Może innych kwiatów wśród zieleni bruzd
Jęłyby się dłonie dreszczem czynne -
Może by upadły z niedomyślnych ust
Jakieś inne słowa - jakieś inne…
Może by i słońce zniewoliło nas
Do spłynięcia duchem w róż kaskadzie,
Gdybym spotkał ciebie znowu pierwszy raz,
Ale w innym lesie, w innym sadzie…
__
If I met you again for the first time,
But in a different orchard, a different forest —
Perhaps the forest would have rustled differently,
Stretched by the fogs to infinity…
Perhaps different flowers among the green furrows
With our hands we’d pick, with a shiver —
Perhaps out of my dull-witted lips would fall
Some others words — some others…
Perhaps the sun would enslave us
To burn in a cascade of roses,
If I met you again for the first time,
But in a different forest, a different orchard…
__
If I met you again for the first time,
But in a different grove, a different wood—
Perhaps the singing forest would differently chime,
Stretched by the fogs as far as it could…
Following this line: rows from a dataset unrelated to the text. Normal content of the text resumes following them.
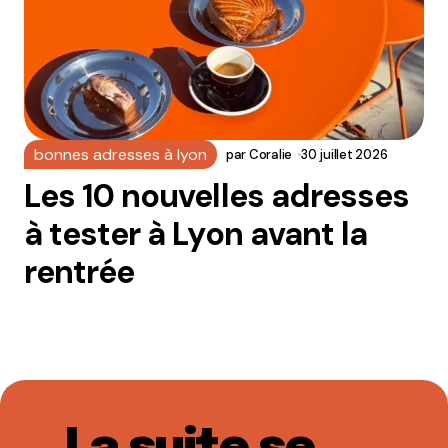
bonnes adresses à lyon
par
Coralie
30 juillet 2026
Les 10 nouvelles adresses
à tester à Lyon avant la
rentrée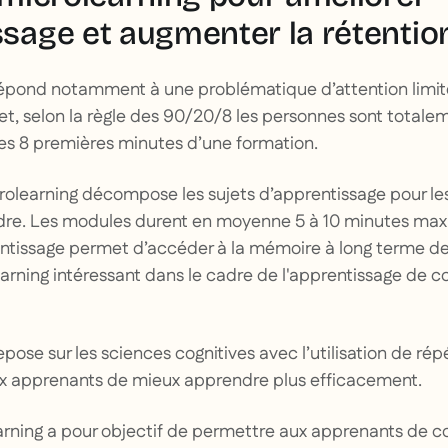
ssage et augmenter la rétentio
répond notamment à une problématique d’attention limi
et, selon la règle des 90/20/8 les personnes sont totalem
les 8 premières minutes d’une formation.
crolearning décompose les sujets d’apprentissage pour le
dre. Les modules durent en moyenne 5 à 10 minutes ma
ntissage permet d’accéder à la mémoire à long terme de
earning intéressant dans le cadre de l'apprentissage de
pose sur les sciences cognitives avec l’utilisation de ré
x apprenants de mieux apprendre plus efficacement.
earning a pour objectif de permettre aux apprenants de 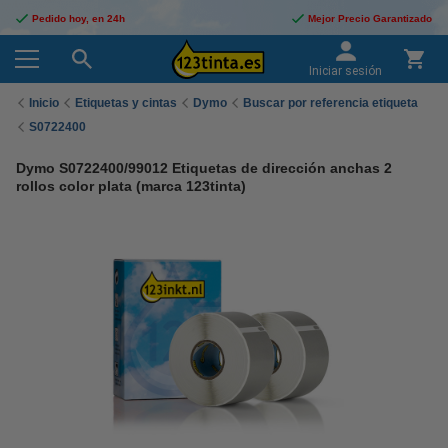
Pedido hoy, en 24h
Mejor Precio Garantizado
Iniciar sesión
Inicio
Etiquetas y cintas
Dymo
Buscar por referencia etiqueta
S0722400
Dymo S0722400/99012 Etiquetas de dirección anchas 2
rollos color plata (marca 123tinta)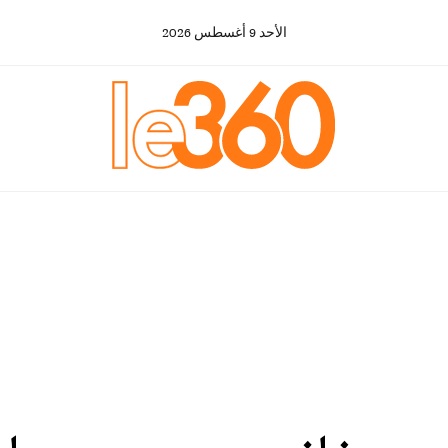
الأحد
9
أغسطس
2026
Perhaps with our hands we’d pick, with a shiver
Different flowers in the green furrow —
Perhaps my dull-witted lips would quiver
And out some other words would flow…
Perhaps the sun would forever us consign
To burn in a cascade of rose,
If I met you again for the first time
But in a different wood, a different grove…
A Deeper Look
You can see in the different versions how the rhyme scheme ABAB constrained my choice of words, and how these words differed from the literal translation. There is a unique difference between these language families that makes the choice of rhyming words difficult. In Polish and other Slavic languages, word order does not contribute to the meaning of a sentence. This is because these languages are highly inflected, meaning the words themselves change to signify their grammatical context. English, however, has a structure similar to many Germanic languages, in which the order denotes a word’s grammatical place in the sentence.
Take the line “Może by inaczej zaszumiał nam las”. The literal translation is “Maybe would rustle for us the forest”. The construction is Verb-Object-Subject. This reads so awkwardly in English because most English sentences take the form Subject-Verb-Object. Yoda actually uses this V-O-S word order in English: “Live for us, you will”. In the same poem, however, Leśmian uses the S-V-O word order (“Gdybym spotkał ciebie znowu pierwszy raz”) as well as V-O-S word order (“Może by upadły z niedomyślnych ust/Jakieś inne słow…”, or roughly “maybe would fall from my lips the words”). Since the word order is so flexible, Polish and other Slavic languages lend themselves well to poetry because it’s much easier to structure lines such that they end with a rhyme but still sound natural. In English this is more difficult, and results in awkward phrases like “Perhaps the sun would forever us consign”.
Another interesting part of this translation is the word “niedomyslnych”. This isn’t actually a “real” word in Polish (see “Leśmianisms”), but roughly means “not-smart”. In Polish, one can easily form words by adding a prefix like “nie-” or “bez-” (roughly meaning “without”) which in a way negates whatever it precedes. It’s easy to do this to any noun or verb, and it’s clear what the word would mean even if it’s not in common use. Leśmian likes to do this a lot in his poetry, but this word construction doesn’t exist in other languages in the same way. This in part caused many Polish translators to deem his work untranslatable.
My solution was to use a tool unique to the English language: the hyphenated word. This is a neat construct in English that allows a single noun or adjective to have a layered meaning by taking on the meaning of each of the hyphenated words. Think “ice-cold”, “half-hearted” or “long-winded”. I used the word “dull-witted” to capture the meaning of the Leśmian neologism, which I thought uses English’s word-forming strengths to good effect.
In a way, poets themselves are translators. They carefully translate their ideas into words designed to capture their original thought. One can say this about all writing, but in poetry this process is at the forefront because (usually) a poem uses fewer words to convey meaning. “Translating a translation” is a challenge, but the result is in itself a new and original work, and makes the process of translation less rote and more creative.